Would you repeat all the lines below, exactly as they stand?

** ENTRIES SUPPLIED follows **

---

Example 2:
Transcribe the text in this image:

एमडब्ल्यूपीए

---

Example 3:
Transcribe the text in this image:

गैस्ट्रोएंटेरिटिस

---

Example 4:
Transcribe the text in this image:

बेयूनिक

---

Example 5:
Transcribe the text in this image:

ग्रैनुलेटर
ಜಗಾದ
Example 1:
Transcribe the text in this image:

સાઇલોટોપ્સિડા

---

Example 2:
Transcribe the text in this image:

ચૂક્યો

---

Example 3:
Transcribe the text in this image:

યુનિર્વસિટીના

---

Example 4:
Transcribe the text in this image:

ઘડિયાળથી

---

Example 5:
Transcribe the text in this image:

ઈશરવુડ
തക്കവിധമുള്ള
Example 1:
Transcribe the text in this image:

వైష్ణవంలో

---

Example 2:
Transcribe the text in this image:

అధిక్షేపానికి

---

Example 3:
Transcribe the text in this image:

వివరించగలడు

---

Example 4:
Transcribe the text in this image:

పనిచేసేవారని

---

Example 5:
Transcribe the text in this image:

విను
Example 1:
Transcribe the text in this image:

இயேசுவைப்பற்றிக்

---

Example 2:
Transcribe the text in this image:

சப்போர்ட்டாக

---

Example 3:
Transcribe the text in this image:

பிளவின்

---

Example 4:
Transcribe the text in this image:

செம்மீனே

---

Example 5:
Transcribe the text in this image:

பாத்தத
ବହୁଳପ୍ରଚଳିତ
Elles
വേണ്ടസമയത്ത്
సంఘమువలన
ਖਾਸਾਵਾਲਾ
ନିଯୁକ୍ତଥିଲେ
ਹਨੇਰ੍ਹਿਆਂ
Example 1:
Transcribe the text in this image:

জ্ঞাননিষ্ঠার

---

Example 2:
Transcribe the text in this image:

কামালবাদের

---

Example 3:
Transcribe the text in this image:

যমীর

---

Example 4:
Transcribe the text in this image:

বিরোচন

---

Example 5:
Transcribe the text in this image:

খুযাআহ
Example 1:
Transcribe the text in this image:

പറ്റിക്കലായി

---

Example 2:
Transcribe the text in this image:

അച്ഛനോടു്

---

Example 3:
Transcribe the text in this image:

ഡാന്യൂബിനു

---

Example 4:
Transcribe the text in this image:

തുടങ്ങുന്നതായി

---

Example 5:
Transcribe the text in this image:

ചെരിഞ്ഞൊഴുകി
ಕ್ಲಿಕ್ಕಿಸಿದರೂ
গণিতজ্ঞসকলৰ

** End of ENTRIES SUPPLIED **

> [EXERCISE RESPONSE]:
---

Example 2:
Transcribe the text in this image:

एमडब्ल्यूपीए

---

Example 3:
Transcribe the text in this image:

गैस्ट्रोएंटेरिटिस

---

Example 4:
Transcribe the text in this image:

बेयूनिक

---

Example 5:
Transcribe the text in this image:

ग्रैनुलेटर
ಜಗಾದ
Example 1:
Transcribe the text in this image:

સાઇલોટોપ્સિડા

---

Example 2:
Transcribe the text in this image:

ચૂક્યો

---

Example 3:
Transcribe the text in this image:

યુનિર્વસિટીના

---

Example 4:
Transcribe the text in this image:

ઘડિયાળથી

---

Example 5:
Transcribe the text in this image:

ઈશરવુડ
തക്കവിധമുള്ള
Example 1:
Transcribe the text in this image:

వైష్ణవంలో

---

Example 2:
Transcribe the text in this image:

అధిక్షేపానికి

---

Example 3:
Transcribe the text in this image:

వివరించగలడు

---

Example 4:
Transcribe the text in this image:

పనిచేసేవారని

---

Example 5:
Transcribe the text in this image:

విను
Example 1:
Transcribe the text in this image:

இயேசுவைப்பற்றிக்

---

Example 2:
Transcribe the text in this image:

சப்போர்ட்டாக

---

Example 3:
Transcribe the text in this image:

பிளவின்

---

Example 4:
Transcribe the text in this image:

செம்மீனே

---

Example 5:
Transcribe the text in this image:

பாத்தத
ବହୁଳପ୍ରଚଳିତ
Elles
വേണ്ടസമയത്ത്
సంఘమువలన
ਖਾਸਾਵਾਲਾ
ନିଯୁକ୍ତଥିଲେ
ਹਨੇਰ੍ਹਿਆਂ
Example 1:
Transcribe the text in this image:

জ্ঞাননিষ্ঠার

---

Example 2:
Transcribe the text in this image:

কামালবাদের

---

Example 3:
Transcribe the text in this image:

যমীর

---

Example 4:
Transcribe the text in this image:

বিরোচন

---

Example 5:
Transcribe the text in this image:

খুযাআহ
Example 1:
Transcribe the text in this image:

പറ്റിക്കലായി

---

Example 2:
Transcribe the text in this image:

അച്ഛനോടു്

---

Example 3:
Transcribe the text in this image:

ഡാന്യൂബിനു

---

Example 4:
Transcribe the text in this image:

തുടങ്ങുന്നതായി

---

Example 5:
Transcribe the text in this image:

ചെരിഞ്ഞൊഴുകി
ಕ್ಲಿಕ್ಕಿಸಿದರೂ
গণিতজ্ঞসকলৰ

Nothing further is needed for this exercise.